Text extract:
>>>

Setup: Consider a Laplacian (or Kirchoff) matrix $L = L^T \in \mathbb{R}^{n \times n}$ corresponding to a weighted, undirected and connected graph. That is, a matrix with $L_{ij} \leq 0$ for $i\neq j$ and $L_{ii} = -\sum_{j=1}^n L_{ij} > 0$. So $L$ has zero row sum, and is positive semidefinite with a simple eigenvalue at $0$.
It's well known that if you add a small positive (resp. negative) amount to any diagonal element of $L$, the zero eigenvalue is pushed into the right (resp. left) half plane.
Question: Consider a diagonal but indefinite matrix $B = \mathrm{diag}(b_{11},\ldots,b_{nn})$. What are sufficient conditions on $B$ such that $L + B$ is positive definite?
What I know: Obviously if $B$ was positive semi-definite the result would follow. I've found cases where a small negative $b_{ii}$ cannot be compensated for by a sufficiently large $b_{jj}$, so a condition of the form $Trace(B) >\!\!> 0$ won't work.
A Guess: Any negative element added at node $i$ must be corrected for with a positive addition at a (or several) nodes which are "sufficiently connected" in the graph to node i.
Thoughts appreciated! -John

<<<

Objectives:
A - For each statement below, decide whether the Laplacian matrix post supports it. Answer yes or no and quote the words of the post that settle it. (i) The graph in the setup is directed. (ii) The writer has found that a condition requiring the trace of B to be much greater than zero won't work. (iii) The matrix B in the question is positive semidefinite.
B - Please rewrite everything from "It's well known" down to "is positive definite?" in the Laplacian matrix post, swapping "zero eigenvalue" for "smallest eigenvalue".

Data lines:
>>>

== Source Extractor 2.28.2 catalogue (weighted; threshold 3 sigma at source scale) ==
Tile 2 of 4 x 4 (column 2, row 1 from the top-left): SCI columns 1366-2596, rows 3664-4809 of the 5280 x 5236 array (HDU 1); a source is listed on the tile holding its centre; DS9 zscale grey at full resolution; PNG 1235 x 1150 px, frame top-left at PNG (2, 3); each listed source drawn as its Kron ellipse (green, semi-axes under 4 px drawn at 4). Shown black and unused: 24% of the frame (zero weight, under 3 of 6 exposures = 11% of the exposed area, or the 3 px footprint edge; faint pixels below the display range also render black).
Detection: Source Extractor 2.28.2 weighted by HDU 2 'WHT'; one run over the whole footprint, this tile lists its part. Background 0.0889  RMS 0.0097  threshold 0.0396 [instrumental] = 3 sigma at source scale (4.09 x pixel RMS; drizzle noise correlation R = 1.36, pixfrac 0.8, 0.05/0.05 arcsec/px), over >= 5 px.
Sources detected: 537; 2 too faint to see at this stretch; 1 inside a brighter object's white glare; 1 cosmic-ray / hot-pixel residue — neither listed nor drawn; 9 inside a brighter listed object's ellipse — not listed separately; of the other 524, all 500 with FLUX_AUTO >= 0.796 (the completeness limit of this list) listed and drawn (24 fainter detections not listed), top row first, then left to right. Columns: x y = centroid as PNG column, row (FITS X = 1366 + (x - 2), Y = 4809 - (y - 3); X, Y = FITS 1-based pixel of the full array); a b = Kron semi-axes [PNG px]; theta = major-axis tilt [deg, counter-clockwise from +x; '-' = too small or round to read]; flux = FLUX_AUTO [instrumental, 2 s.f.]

<<<

In response:
A -
(i) No: "a weighted, undirected and connected graph"
(ii) Yes: "so a condition of the form $Trace(B) >\!\!> 0$ won't work"
(iii) No: "Consider a diagonal but indefinite matrix"

B -
It's well known that if you add a small positive (resp. negative) amount to any diagonal element of $L$, the smallest eigenvalue is pushed into the right (resp. left) half plane.
Question: Consider a diagonal but indefinite matrix $B = \mathrm{diag}(b_{11},\ldots,b_{nn})$. What are sufficient conditions on $B$ such that $L + B$ is positive definite?